Un renouvellement méthodologique
En Belgique, le décor sculpté a fait les frais d’une histoire de l’architecture longtemps demeurée cloisonnée dans une conception régionaliste, probablement faute de recherches récentes permettant de s’en émanciper véritablement. En effet, dès les premières études consacrées à l’architecture gothique en Belgique, le chapiteau dit « mosan », caractérisé par l’emploi du calcaire de Meuse et par une ornementation de « feuilles de plantain », est envisagé en tant que marqueur stylistique caractéristique de l’architecture de la région. Hissé au titre de critère de définition de l’architecture, le chapiteau sculpté mosan demeurait ancré dans un immobilisme scientifique qui n’a été ébranlé qu’en 2017, dans le cadre d’une thèse de doctorat FNRS menée à l’Université de Namur. Cette recherche, basée sur le dialogue entre analyses archéologique et typologique de l’ornement, avait pour objectif d’en renouveler l’approche au regard des méthodologies actuelles, et particulièrement de l’archéologie du bâtiment. Cette méthodologie a débouché sur la mise au point d’une nouvelle lecture des formes, émancipée de la traditionnelle approche fondée sur la définition de la flore architecturale gothique. La description typologique, menée au moyen d’un vocabulaire précis, permet d’identifier les différentes formes popularisées en vallée mosane, ainsi que leur répartition géographique et chronologique. Conjointement à cette approche, l’analyse archéologique de l’ornement sculpté, au travers de l’enregistrement de données métriques, des traces d’outils, des marques lapidaires et des tracés préparatoires, favorise une meilleure compréhension des procédés de façonnage réservé à l’ornement et, dans une perspective plus large, du chantier de construction.

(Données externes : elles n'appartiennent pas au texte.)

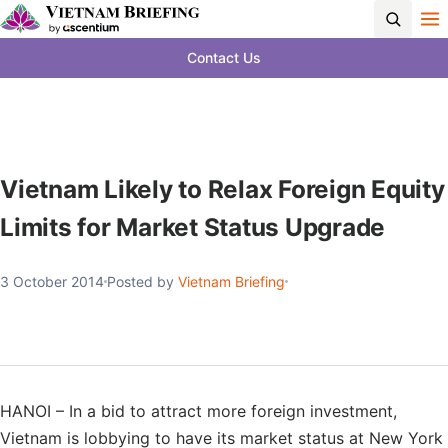
Contact Us
Vietnam Likely to Relax Foreign Equity
Limits for Market Status Upgrade
3 October 2014
Posted by
Vietnam Briefing
HANOI – In a bid to attract more foreign investment,
Vietnam is lobbying to have its market status at New York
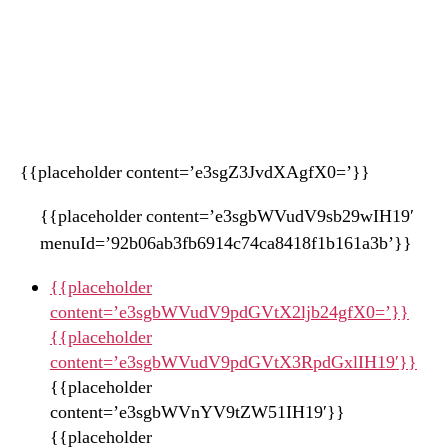
{{placeholder content=’e3sgZ3JvdXAgfX0=’}}
{{placeholder content=’e3sgbWVudV9sb29wIH19′
menuId=’92b06ab3fb6914c74ca8418f1b161a3b’}}
{{placeholder
content=’e3sgbWVudV9pdGVtX2ljb24gfX0=’}}
{{placeholder
content=’e3sgbWVudV9pdGVtX3RpdGxlIH19′}}
{{placeholder
content=’e3sgbWVnYV9tZW51IH19′}}
{{placeholder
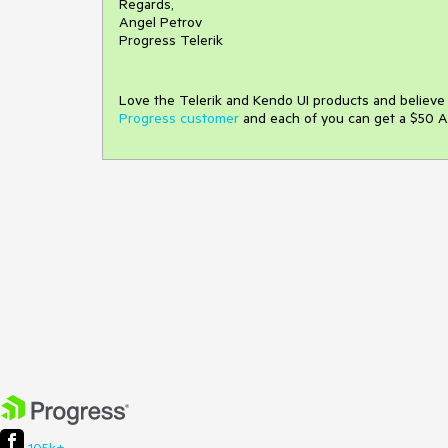
Regards,
Angel Petrov
Progress Telerik
Love the Telerik and Kendo UI products and believ
Progress customer
and each of you can get a $50 A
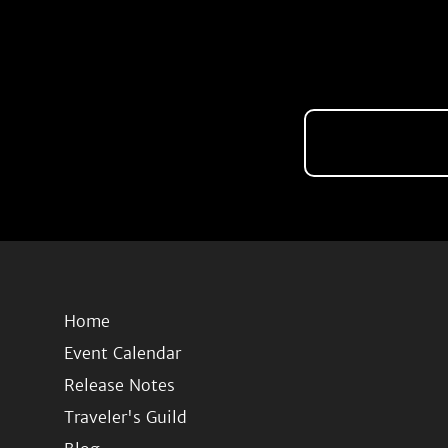
Home
Event Calendar
Release Notes
Traveler's Guild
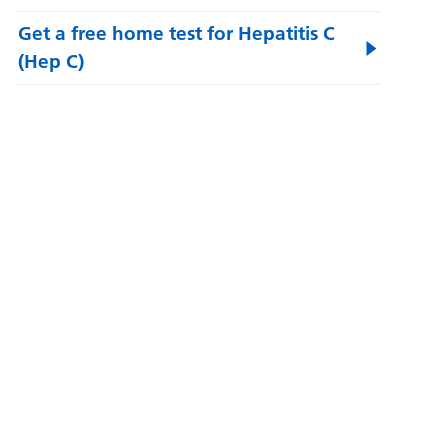
Get a free home test for Hepatitis C
(Hep C)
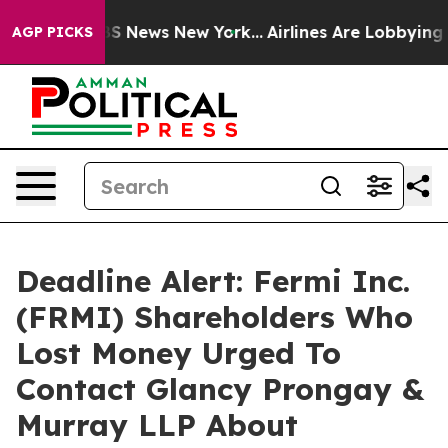
ve was CBS News New York...
Airlines Are Lobbying To C
AGP PICKS
Deadline Alert: Fermi Inc.
(FRMI) Shareholders Who
Lost Money Urged To
Contact Glancy Prongay &
Murray LLP About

Un outil de datation et de compréhension d’une chaine opératoire
L’analyse approfondie des chapiteaux sculptés a mis en évidence plusieurs adaptations techniques et formelles observées entre le XIIIe et le XVIe siècle : transformation du profil de la corbeille devenant de plus en plus angulaire au fil du temps, évolution dans la sélection de l’outillage privilégié, stylisation progressive du feuillage et accentuation du modelé de ce dernier, fluctuation du niveau d’implantation de la corolle végétale sur la corbeille. Ces indices peuvent servir de critère de datation en l’absence de donnée historique ou de charpentes médiévales. Les évolutions observées sur le décor entre le XIIIe et le XVIe siècle témoignent également de la simplification des procédés et des formes pour optimiser le mode opératoire dans une volonté de rentabilité ainsi que pour faciliter la diffusion des modèles, particulièrement entre le XVe et le XVIe siècle, période de forte activité constructive dans la région.
2014
Vierges à l’Enfant des Pyrénées-Orientales. 1200-1400
Corinne Van Hauwermeiren, sous la direction de Michel Lefftz (UNamur)

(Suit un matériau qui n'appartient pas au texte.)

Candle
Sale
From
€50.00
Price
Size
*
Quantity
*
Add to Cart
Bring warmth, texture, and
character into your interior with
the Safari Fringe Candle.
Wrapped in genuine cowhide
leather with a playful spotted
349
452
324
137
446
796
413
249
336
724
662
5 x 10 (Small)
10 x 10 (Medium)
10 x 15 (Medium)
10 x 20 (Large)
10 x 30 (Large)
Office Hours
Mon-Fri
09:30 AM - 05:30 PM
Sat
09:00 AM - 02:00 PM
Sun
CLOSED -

Durant de longues années, la sculpture mariale des Pyrénées-Orientales a été étudiée à l'aune d'une historiographie plus descriptive qu'analytique. La majorité des ouvrages s'intéresse aux sculptures du point de vue iconique et à leur appropriation. La désignation de quelques Vierges comme « chef de file » impliquait d'emblée une relégation de beaucoup d'autres Vierges au rang des oubliées. Les principales Vierges publiées sont celles qui portent la marque de l'art roman ou qui sont inscrites dans ce que Mathias Delcor a qualifié de « tradition romane » alors qu'elles présentent toutes les caractéristiques de l'art gothique. Face à cette carence stylistique et technique, cet ouvrage propose d'utiliser l'apport des méthodes d'examens de laboratoire à la connaissance des techniques de mise en oeuvre des Vierges à l'Enfant du département et de renouveler les analyses techniques et stylistiques sur base de méthodologies récentes afin de réévaluer la chronologie de l'ensemble du corpus. Les analyses des essences de bois ont également permis de proposer de nouvelles pistes de recherches quant à l'impact de la gestion forestière sur l'usage des bois.